:: Article ::
+---+

If you decide to take that route I suggest you check all the ones they have there and check to see how tight they all fit. They are heavy and great for the $ . But they are not all the same. Some are tight fit and some have some gaps, maybe not a huge deal , but if you are spending the $ you want to look at them and choose the best I think. If you want the pecos or wrangler and rather gamble than drive 3.5 hours to get it, Academy website has them and they ship to you for $80 which is dirt cheap considering they weigh 200+lbs or so.


----------



## tatts4life (May 14, 2015)

I wish they had a store here in the Washington DC/ Maryland area.


----------



## kbudd1 (May 15, 2015)

I ended up finding an old used Char Griller Pro on Craigslist for $30. After a few mods and the purchase of the Maverick 732 I am good to go.













0509151503.jpg



__ kbudd1
__ May 15, 2015


















0514151851.jpg



__ kbudd1
__ May 15, 2015


















0514151852.jpg



__ kbudd1
__ May 15, 2015


----------



## tatts4life (Aug 20, 2015)

So I was gonna be getting an old country wrangler smoker In the next month or two. I say was because when I went on their site recently it was no longer listed and I think they don't make it anymore.


----------



## glocksrock (Aug 21, 2015)

+---+

:: Task 1 ::
Edit the rows from their beginning through the line containing "Tile 15 of 4", replacing "catalogue" with "catalog" and leaving everything else unchanged. Omit the pictures from the answer.
The rows that follow are unrelated to the forum thread above.

+---+

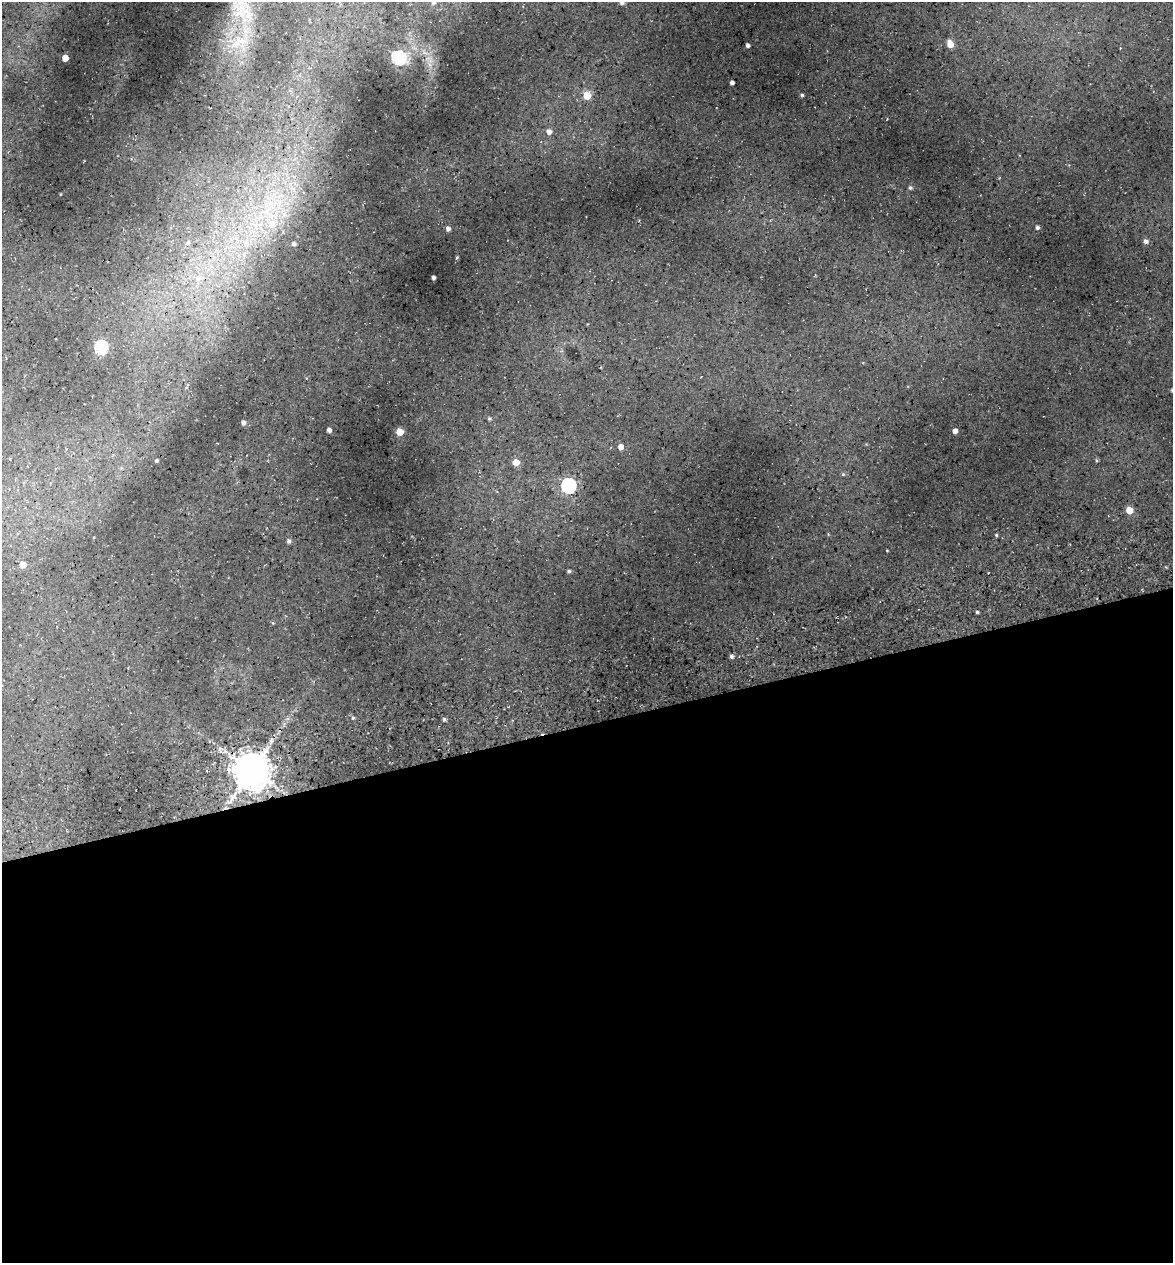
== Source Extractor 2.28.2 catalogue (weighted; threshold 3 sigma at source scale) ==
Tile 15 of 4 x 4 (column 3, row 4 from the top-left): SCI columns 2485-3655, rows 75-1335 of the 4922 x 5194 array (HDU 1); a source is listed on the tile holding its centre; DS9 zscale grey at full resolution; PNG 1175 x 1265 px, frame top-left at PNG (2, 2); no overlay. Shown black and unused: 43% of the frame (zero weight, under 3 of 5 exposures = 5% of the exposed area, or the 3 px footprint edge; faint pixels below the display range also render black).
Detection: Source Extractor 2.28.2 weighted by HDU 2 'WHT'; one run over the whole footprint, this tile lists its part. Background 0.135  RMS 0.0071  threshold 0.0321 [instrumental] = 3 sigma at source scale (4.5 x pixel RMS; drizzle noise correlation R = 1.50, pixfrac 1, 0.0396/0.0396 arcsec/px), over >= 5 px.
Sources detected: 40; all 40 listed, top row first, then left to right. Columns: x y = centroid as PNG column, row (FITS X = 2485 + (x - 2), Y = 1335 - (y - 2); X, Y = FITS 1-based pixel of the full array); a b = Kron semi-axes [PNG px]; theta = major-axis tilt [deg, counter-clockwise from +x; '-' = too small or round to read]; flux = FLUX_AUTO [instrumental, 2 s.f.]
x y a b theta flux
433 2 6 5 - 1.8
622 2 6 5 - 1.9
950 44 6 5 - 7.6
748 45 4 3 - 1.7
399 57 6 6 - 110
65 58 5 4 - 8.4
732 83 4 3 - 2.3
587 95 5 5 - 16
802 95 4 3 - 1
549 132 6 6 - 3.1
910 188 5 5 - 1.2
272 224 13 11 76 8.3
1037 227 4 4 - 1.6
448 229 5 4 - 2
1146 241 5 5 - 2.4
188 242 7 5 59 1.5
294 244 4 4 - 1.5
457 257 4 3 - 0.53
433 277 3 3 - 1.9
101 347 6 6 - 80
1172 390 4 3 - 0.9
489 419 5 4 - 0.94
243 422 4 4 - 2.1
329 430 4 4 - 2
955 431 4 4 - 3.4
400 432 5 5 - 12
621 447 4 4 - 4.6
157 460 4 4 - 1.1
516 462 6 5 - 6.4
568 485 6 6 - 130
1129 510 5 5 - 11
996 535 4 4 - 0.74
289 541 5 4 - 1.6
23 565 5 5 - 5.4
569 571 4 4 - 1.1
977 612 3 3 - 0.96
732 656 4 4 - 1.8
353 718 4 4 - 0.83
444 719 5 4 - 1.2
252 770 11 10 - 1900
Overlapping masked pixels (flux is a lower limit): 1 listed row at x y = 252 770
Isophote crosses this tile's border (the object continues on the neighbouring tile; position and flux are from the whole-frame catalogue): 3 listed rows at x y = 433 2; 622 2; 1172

+---+

:: Task 2 ::
Translate this sentence from the forum thread into Spanish: "I wish they had a store here in the Washington DC/ Maryland area."

:: Task result 1 ::
== Source Extractor 2.28.2 catalog (weighted; threshold 3 sigma at source scale) ==
Tile 15 of 4 x 4 (column 3, row 4 from the top-left): SCI columns 2485-3655, rows 75-1335 of the 4922 x 5194 array (HDU 1); a source is listed on the tile holding its centre; DS9 zscale grey at full resolution; PNG 1175 x 1265 px, frame top-left at PNG (2, 2); no overlay. Shown black and unused: 43% of the frame (zero weight, under 3 of 5 exposures = 5% of the exposed area, or the 3 px footprint edge; faint pixels below the display range also render black).

:: Task result 2 ::
Ojalá tuvieran una tienda aquí, en la zona de Washington DC/Maryland.